Adonis - a former adviser to Tony Blair when he was British Prime Minister - said Derry is the only place of its prominence that doesn’t have a higher education institution with its main campus in the city.

A decision 50 years ago by the unionist regime in the North to locate a second ‘Ulster University’ in Coleraine, rather than Derry, has long been seen as an attempt to deprive the nationalist community west of the Bann with access to higher education. Although this is still denied by some unionists, it has strong parallels in the area of public transport and other government services.

A sub-campus of the university in Derry has failed to receive essential funding and support, and has seen its numbers decline in recent years.

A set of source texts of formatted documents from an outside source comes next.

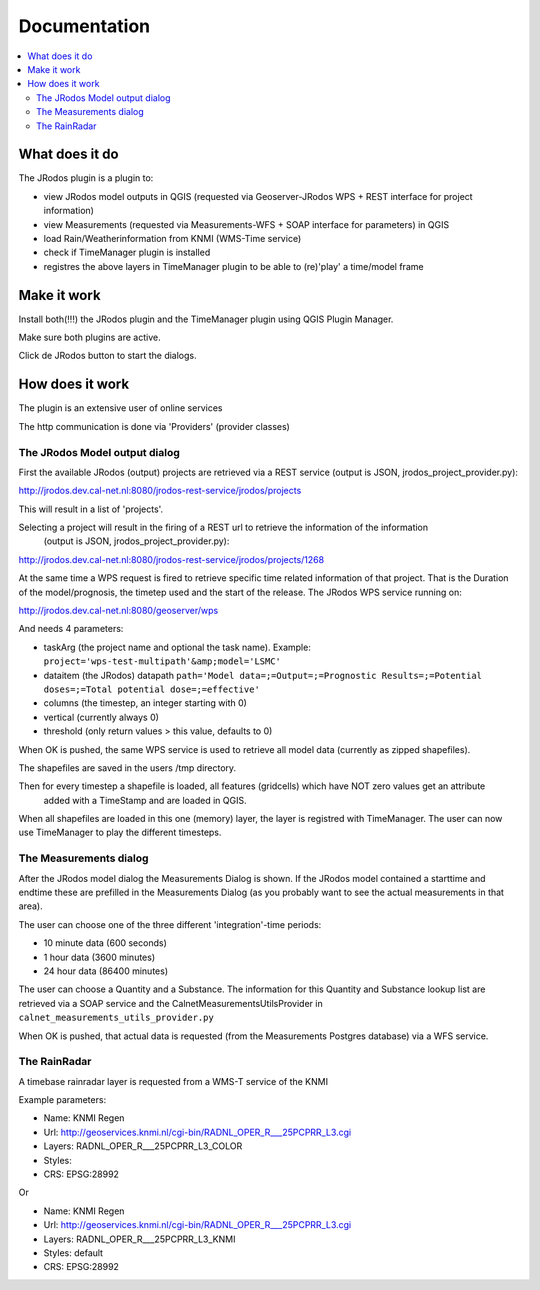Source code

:
Documentation
=============

.. contents::
   :local:


What does it do
---------------

The JRodos plugin is a plugin to:

- view JRodos model outputs in QGIS (requested via Geoserver-JRodos WPS + REST interface for project information)
- view Measurements (requested via Measurements-WFS + SOAP interface for parameters) in QGIS
- load Rain/Weatherinformation from KNMI (WMS-Time service)
- check if TimeManager plugin is installed
- registres the above layers in TimeManager plugin to be able to (re)'play' a time/model frame


Make it work
------------

Install both(!!!) the JRodos plugin and the TimeManager plugin using QGIS Plugin Manager.

Make sure both plugins are active.

Click de JRodos button to start the dialogs.

How does it work
----------------

The plugin is an extensive user of online services

The http communication is done via 'Providers' (provider classes)

The JRodos Model output dialog
..............................

First the available JRodos (output) projects are retrieved via a REST service (output is JSON, jrodos_project_provider.py):

http://jrodos.dev.cal-net.nl:8080/jrodos-rest-service/jrodos/projects

This will result in a list of 'projects'.

Selecting a project will result in the firing of a REST url to retrieve the information of the information
 (output is JSON, jrodos_project_provider.py):

http://jrodos.dev.cal-net.nl:8080/jrodos-rest-service/jrodos/projects/1268

At the same time a WPS request is fired to retrieve specific time related information of that project.
That is the Duration of the model/prognosis, the timetep used and the start of the release.
The JRodos WPS service running on:

http://jrodos.dev.cal-net.nl:8080/geoserver/wps

And needs 4 parameters:

- taskArg (the project name and optional the task name). Example: ``project='wps-test-multipath'&amp;model='LSMC'``
- dataitem (the JRodos) datapath ``path='Model data=;=Output=;=Prognostic Results=;=Potential doses=;=Total potential dose=;=effective'``
- columns (the timestep, an integer starting with 0)
- vertical (currently always 0)
- threshold (only return values > this value, defaults to 0)

When OK is pushed, the same WPS service is used to retrieve all model data (currently as zipped shapefiles).

The shapefiles are saved in the users /tmp directory.

Then for every timestep a shapefile is loaded, all features (gridcells) which have NOT zero values get an attribute
 added with a TimeStamp and are loaded in QGIS.

When all shapefiles are loaded in this one (memory) layer, the layer is registred with TimeManager.
The user can now use TimeManager to play the different timesteps.


The Measurements dialog
.......................

After the JRodos model dialog the Measurements Dialog is shown. If the JRodos model contained a starttime and endtime
these are prefilled in the Measurements Dialog (as you probably want to see the actual measurements in that area).

The user can choose one of the three different 'integration'-time periods:

- 10 minute data (600 seconds)
- 1 hour data (3600 minutes)
- 24 hour data (86400 minutes)

The user can choose a Quantity and a Substance. The information for this Quantity and Substance lookup list
are retrieved via a SOAP service and the CalnetMeasurementsUtilsProvider in ``calnet_measurements_utils_provider.py``

When OK is pushed, that actual data is requested (from the Measurements Postgres database) via a WFS service.

The RainRadar
.............

A timebase rainradar layer is requested from a WMS-T service of the KNMI

Example parameters:

- Name: KNMI Regen
- Url: http://geoservices.knmi.nl/cgi-bin/RADNL_OPER_R___25PCPRR_L3.cgi
- Layers: RADNL_OPER_R___25PCPRR_L3_COLOR
- Styles:
- CRS: EPSG:28992

Or

- Name: KNMI Regen
- Url: http://geoservices.knmi.nl/cgi-bin/RADNL_OPER_R___25PCPRR_L3.cgi
- Layers: RADNL_OPER_R___25PCPRR_L3_KNMI
- Styles: default
- CRS: EPSG:28992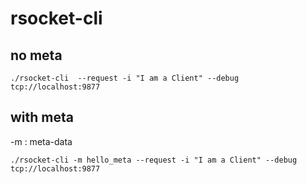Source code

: * rsocket-cli
** no meta
#+BEGIN_SRC 
./rsocket-cli  --request -i "I am a Client" --debug tcp://localhost:9877
#+END_SRC
** with meta
 -m : meta-data 
#+BEGIN_SRC 
./rsocket-cli -m hello_meta --request -i "I am a Client" --debug tcp://localhost:9877
#+END_SRC
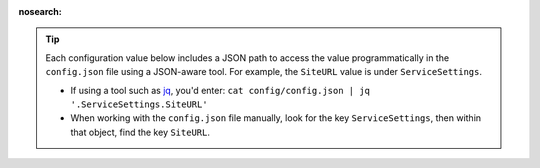 :nosearch:

.. tip:: 

    Each configuration value below includes a JSON path to access the value programmatically in the ``config.json`` file using a JSON-aware tool. For example, the ``SiteURL`` value is under ``ServiceSettings``.
    
    - If using a tool such as `jq <https://stedolan.github.io/jq/>`__, you'd enter: ``cat config/config.json | jq '.ServiceSettings.SiteURL'``
    - When working with the ``config.json`` file manually, look for the key ``ServiceSettings``, then within that object, find the key ``SiteURL``.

“It is high time that the young people of Northern Ireland are given the chance to pursue higher education in this great city,” Mr Adonis said.

He said Derry continues to lose out because of the historical decision to base the headquarters of Ulster University in Coleraine following the Lockwood Report in the 1960s, “particularly since this was made in the context of deep sectarianism that the young people of northern Ireland do not recognise today and should not continue to suffer from.”

Garbhan Downey from the Derry University lobby group welcomed Adonis’s intervention, describing it as “highly significant”.

He said: “We met with the Labour Party here in Derry three weeks ago and they were very engaged and were keen to help Derry establish its own independent university. They understood the levels of alienation that the city had felt and the historic inequity and they went back and asked questions about this in Parliament, which was great.

“But this move by Lord Adonis is highly significant because I don’t think this has been raised in such a forum before. I think an independent university for Derry is the only realistic option to providing higher education. Magee expansion under Ulster University has completely failed and it is now impossible because they showed us.”

He said that at the time of the Good Friday Agreement “there was hope for the expansion of Magee but instead all the money went to Belfast” and the multimillion-pound development of a new campus there, while “Derry’s case was completely ignored”.

He added: “I don’t think Stormont has ever delivered for Derry”.